Quote 1
"It don't signify to you with your brilliant look-out, but as to myself, my guiding-star always is, 'Get hold of portable property.'" (24.41)
Wemmick is all about owning goods that can be moved quickly, so his concept of money is closely tied to mobility. He knows that wealth (in the vague stocks, land, and savings kind of way) can be appropriated and lost, and he doesn't care about having the "right" kind of money in land; he just wants to live comfortably and to be able to keep hold of his wealth.
Quote 2
So imperfect was this realization of the first of my great expectations, that I looked in dismay at Mr. Wemmick. "Ah!" said he, mistaking me; "the retirement reminds you of the country. So it does me." (21.22)

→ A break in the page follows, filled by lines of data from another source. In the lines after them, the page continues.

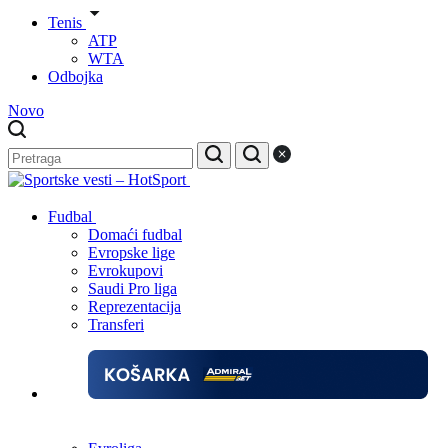
Tenis
ATP
WTA
Odbojka
Novo
Fudbal
Domaći fudbal
Evropske lige
Evrokupovi
Saudi Pro liga
Reprezentacija
Transferi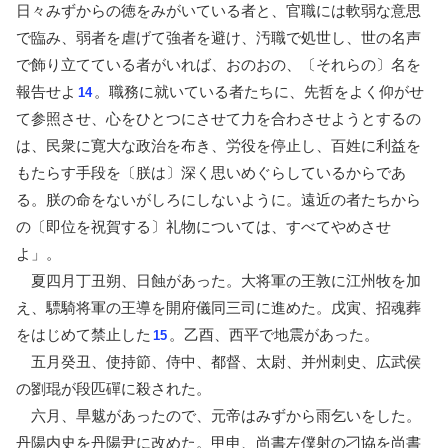
日々みずからの徳をみがいている者と、官職には軟弱な意思
で臨み、弱者を虐げて強者を避け、汚職で処世し、世の名声
で飾り立てている者がいれば、おのおの、〔それらの〕名を
報告せよ
。職務に就いている者たちに、先哲をよく仰がせ
14
て参照させ、心をひとつにさせて力を合わさせようとするの
は、民衆に寛大な政治を布き、労役を停止し、百姓に利益を
もたらす手段を〔朕は〕深く思いめぐらしているからであ
る。朕の命をないがしろにしないように。遠近の者たちから
の〔即位を祝賀する〕礼物については、すべてやめさせ
よ」。
夏四月丁丑朔、日蝕があった。大将軍の王敦に江州牧を加
え、驃騎将軍の王導を開府儀同三司に進めた。戊寅、招魂葬
をはじめて禁止した
。乙酉、西平で地震があった。
15
五月癸丑、使持節、侍中、都督、太尉、并州刺史、広武侯
の劉琨が段匹磾に殺された。
六月、旱魃があったので、元帝はみずから雨乞いをした。
丹陽内史を丹陽尹に改めた。甲申、尚書左僕射の刁協を尚書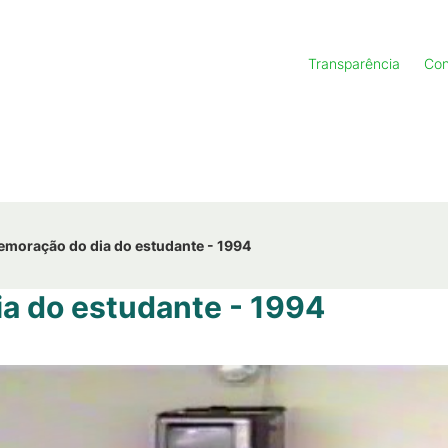
Transparência
Con
moração do dia do estudante - 1994
a do estudante - 1994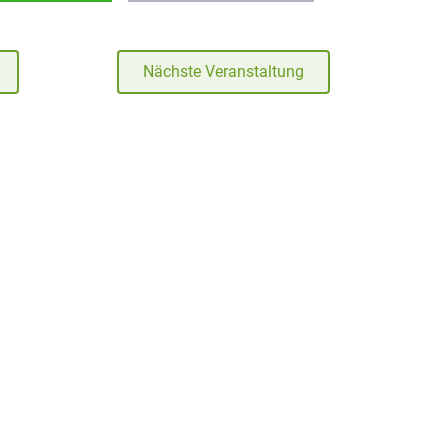
Nächste Veranstaltung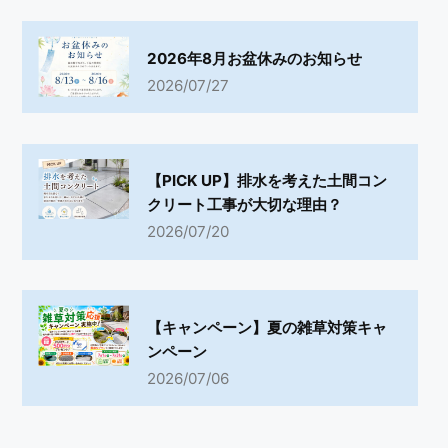
2026年8月お盆休みのお知らせ
2026/07/27
【PICK UP】排水を考えた土間コン
クリート工事が大切な理由？
2026/07/20
【キャンペーン】夏の雑草対策キャ
ンペーン
2026/07/06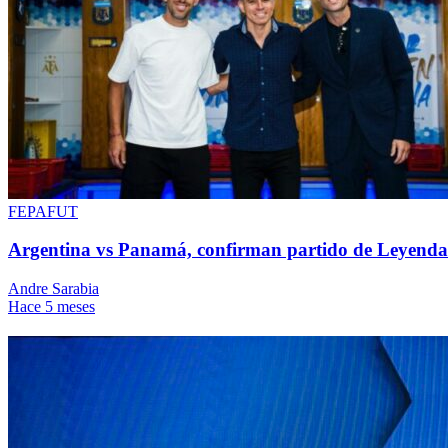
FEPAFUT
Argentina vs Panamá, confirman partido de Leyenda
Andre Sarabia
Hace 5 meses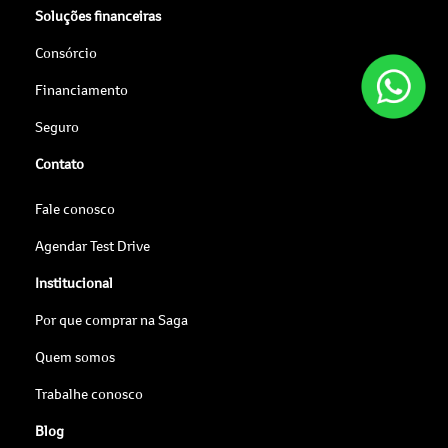
Soluções financeiras
Consórcio
Financiamento
Seguro
Contato
Fale conosco
Agendar Test Drive
Institucional
Por que comprar na Saga
Quem somos
Trabalhe conosco
Blog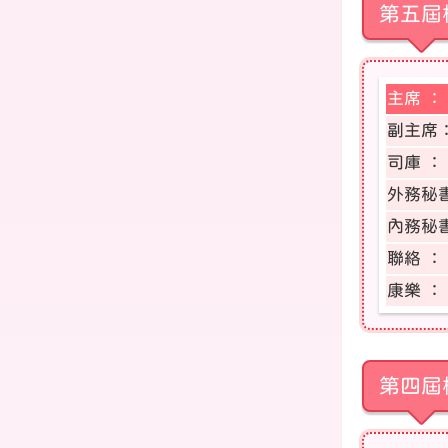
第五屆
主席 ：
副主席
司庫 ：
外務秘
內務秘
聯絡 ：
康樂 ：
第四屆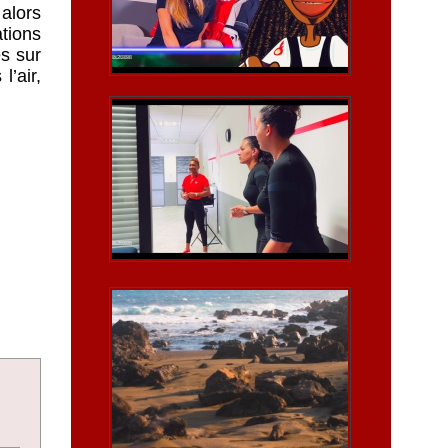
 alors
tions
s sur
l’air,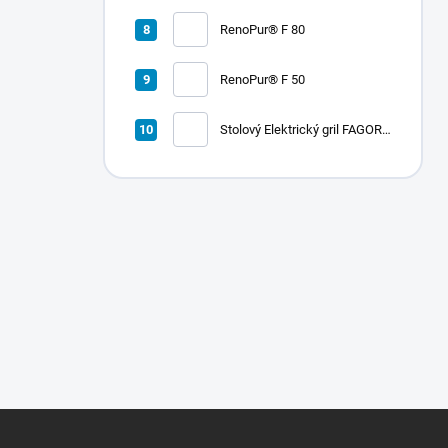
RenoPur® F 80
RenoPur® F 50
Stolový Elektrický gril FAGOR
RADA 900
Z
á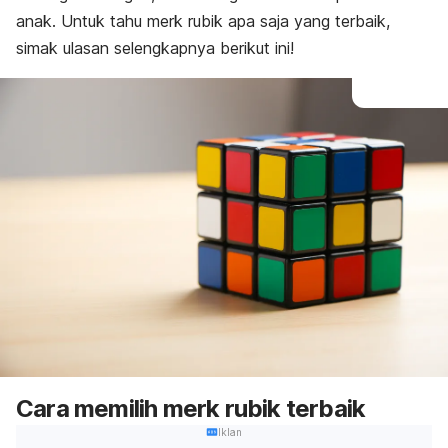
anak. Untuk tahu
merk
rubik apa saja yang terbaik,
simak ulasan selengkapnya berikut ini!
Cara memilih merk rubik terbaik
Iklan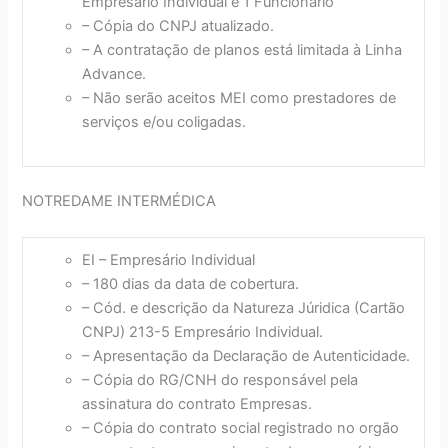
Empresário Individual e 1 Funcionário
– Cópia do CNPJ atualizado.
– A contratação de planos está limitada à Linha
Advance.
– Não serão aceitos MEI como prestadores de
serviços e/ou coligadas.
NOTREDAME INTERMÉDICA
EI – Empresário Individual
– 180 dias da data de cobertura.
– Cód. e descrição da Natureza Júridica (Cartão
CNPJ) 213-5 Empresário Individual.
– Apresentação da Declaração de Autenticidade.
– Cópia do RG/CNH do responsável pela
assinatura do contrato Empresas.
– Cópia do contrato social registrado no orgão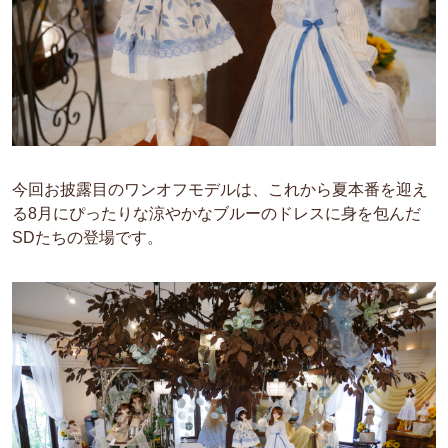
今回お披露目のワンオフモデルは、これから夏本番を迎え
る8月にぴったりな涼やかなブルーのドレスに身を包んだ
SDたちの登場です。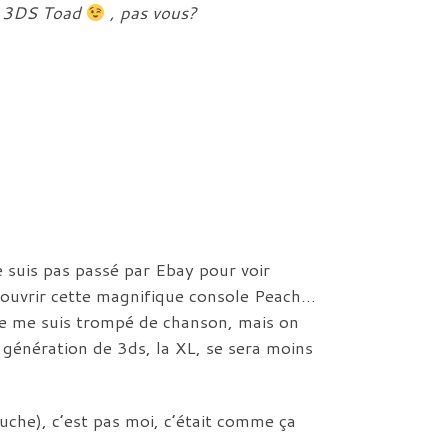
a 3DS Toad
, pas vous?
 suis pas passé par Ebay pour voir
couvrir cette magnifique console Peach…
je me suis trompé de chanson, mais on
 génération de 3ds, la XL, se sera moins
uche), c’est pas moi, c’était comme ça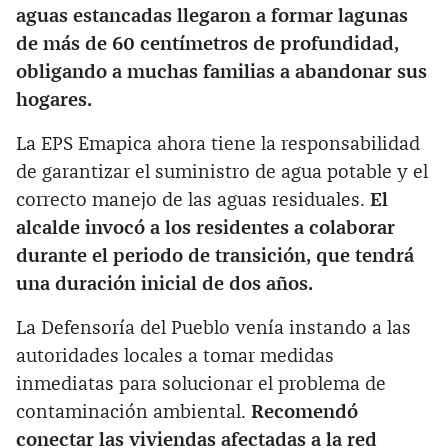
aguas estancadas llegaron a formar lagunas
de más de 60 centímetros de profundidad,
obligando a muchas familias a abandonar sus
hogares.
La EPS Emapica ahora tiene la responsabilidad
de garantizar el suministro de agua potable y el
correcto manejo de las aguas residuales.
El
alcalde invocó a los residentes a colaborar
durante el periodo de transición, que tendrá
una duración inicial de dos años.
La Defensoría del Pueblo venía instando a las
autoridades locales a tomar medidas
inmediatas para solucionar el problema de
contaminación ambiental.
Recomendó
conectar las viviendas afectadas a la red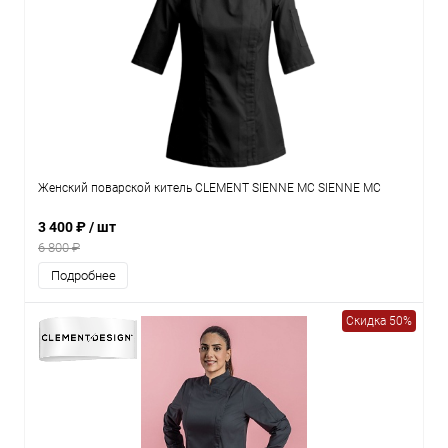
Женский поварской китель CLEMENT SIENNE MC SIENNE MC
3 400 ₽
/ шт
6 800 ₽
Подробнее
Скидка 50%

While Barnard's Inn reminds Londoners of the country, it reminds Pip of something altogether very different. Suddenly we don't feel so excited for this new city-living. Anybody know where the Dyson is?
Quote 3
"However, this is not London talk. Where do you think I am going to?" (32.5)
Wemmick feels so strongly the division and distinction between London and Walworth that he won't even talk about his personal life, almost as if it doesn't even exist. Pip and Wemmick are similar in that each man's home is very different from his life in London. But Pip rejects his home in the name of London, while Wemmick finds a way to make both coexist—by denying that home exists when he's at work, or that work exists while he's at home. Talk about work/live balance.